Skin of dreams

You won't believe the layers of reality, fantasy, and presentation in this one.

IN 1989 IN TEHRAN, a movie-mad unemployed printer named Ali Sabzian is arrested for impersonating the famous film director Mohsen Makhmalbaf. “I loved playing that part,” confesses Sabzian at his trial. When the judge asks the Ahankah family, the victims of his psychodrama, if they will drop the charges in light of Sabzian’s apologies and explanations, one of the sons replies, “I get the impression he’s still playing a role.”

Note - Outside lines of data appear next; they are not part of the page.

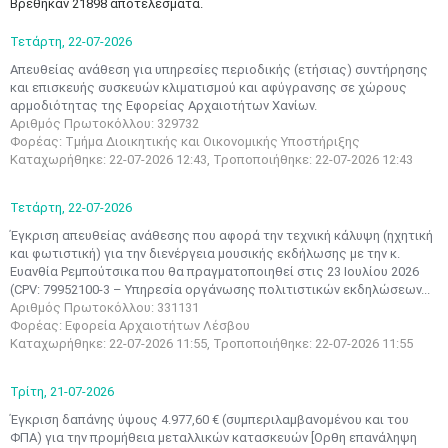
Βρέθηκαν 21898 αποτελέσματα.
Τετάρτη,
22-07-2026
Απευθείας ανάθεση για υπηρεσίες περιοδικής (ετήσιας) συντήρησης
και επισκευής συσκευών κλιματισμού και αφύγρανσης σε χώρους
αρμοδιότητας της Εφορείας Αρχαιοτήτων Χανίων.
Αριθμός Πρωτοκόλλου: 329732
Φορέας: Τμήμα Διοικητικής και Οικονομικής Υποστήριξης
Καταχωρήθηκε: 22-07-2026 12:43, Τροποποιήθηκε: 22-07-2026 12:43
Τετάρτη,
22-07-2026
Έγκριση απευθείας ανάθεσης που αφορά την τεχνική κάλυψη (ηχητική
και φωτιστική) για την διενέργεια μουσικής εκδήλωσης με την κ.
Ευανθία Ρεμπούτσικα που θα πραγματοποιηθεί στις 23 Ιουλίου 2026
(CPV: 79952100-3 – Υπηρεσία οργάνωσης πολιτιστικών εκδηλώσεων...
Αριθμός Πρωτοκόλλου: 331131
Φορέας: Εφορεία Αρχαιοτήτων Λέσβου
Καταχωρήθηκε: 22-07-2026 11:55, Τροποποιήθηκε: 22-07-2026 11:55
Τρίτη,
21-07-2026
Έγκριση δαπάνης ύψους 4.977,60 € (συμπεριλαμβανομένου και του
ΦΠΑ) για την προμήθεια μεταλλικών κατασκευών [Ορθη επανάληψη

These moments from the documented trial resonate through Close Up, Abbas Kiarostami’s 1989 film of the event. Kiarostami, best known to American audiences for Through the Olive Trees and the Cannes Film Festival Palme d’Orwinning A Taste of Cherry, read about the story in the papers and convinced Sabzian and the Ahankah family to play themselves in a dramatic re-creation.


Close Up

directed by Abbas Kiarostami

opens February 26 at the Grand Illusion


The case itself is hardly sensationalistic. Sabzian met Mrs. Ahankah on a bus and passed himself off as Makhmalbaf in a simple bit of role-playing that he pushed into an elaborate charade when he proposed that the family act in his next film and subsequently became a frequent visitor to their house. Intercut with this and other re-creations is the documentary record of the real trial and a series of on-camera interviews. (Fans of the acclaimed new film The Apple—featured in the recent Women in Cinema festival—will find its roots here.) What emerges isn’t so much a melding of the two forms as an inquiry into the very nature of cinematic representation.

THE FILM OPENS with a bald bit of exposition, as journalist Hossain Farazmand explains the story to a pair of police officers (and, more important, to the camera) on their way to arrest Sabzian. It’s as if Kiarostami is flaunting the contrivance to the audience. When we finally arrive, he leaves the camera outside the gates of the house with the driver, finding quiet drama in the waiting: chatting with the cops, plucking flowers from a pile of leaves in the street, kicking an aerosol can down the street, watching it roll and roll and roll. When the reporter re-emerges (after a desperate search for a portable tape recorder), he gives that aerosol can a triumphant kick to end the scene.

None of these details are necessary to the central story, but they add up to some of the most memorable moments of Close Up. Through the course of the film, Kiarostami gradually loses this meandering survey of life on the fringes of the narrative, but he has plenty else to keep him (and us) occupied.

In the latter half of Close Up, Kiarostami replays the arrest scene from inside the house. Sabzian, who has never made a film, pours out his passion for cinema in long philosophical pronouncements on art and truth (“I really would have shot the film if I had the money,” he offers at trial). The multiplicity of “screens” between performer and event is astounding: The real-life con man, who transcends his lack of self-esteem by play-acting the part of a great artist, now plays himself playing that part in a dramatic re-creation where, for those moments, he seems to merge with the part. If he is, as the Ahankah son insists, “still playing a part” in the “reality” scenes of the courtroom, he seems to be plumbing the depths of his real-life dreams and desires in this moment of performance.

By the end of Close Up, the apparent simplicity of technique has given way to a remarkable complexity, like a loving take on Citizen Kane where the truth is not found under the masks but in their fusion. In the final scenes, the viewer looks, voyeur-like, upon a brilliant mix of contrivance, intimacy, distance, and dramatic closure, questions of performance and spontaneous action tossed to the wind in a moment of emotional power. Maybe we are all, as Kiarostami seems to suggest, actors on a stage, but that doesn’t make our performances any less poignant or any less real.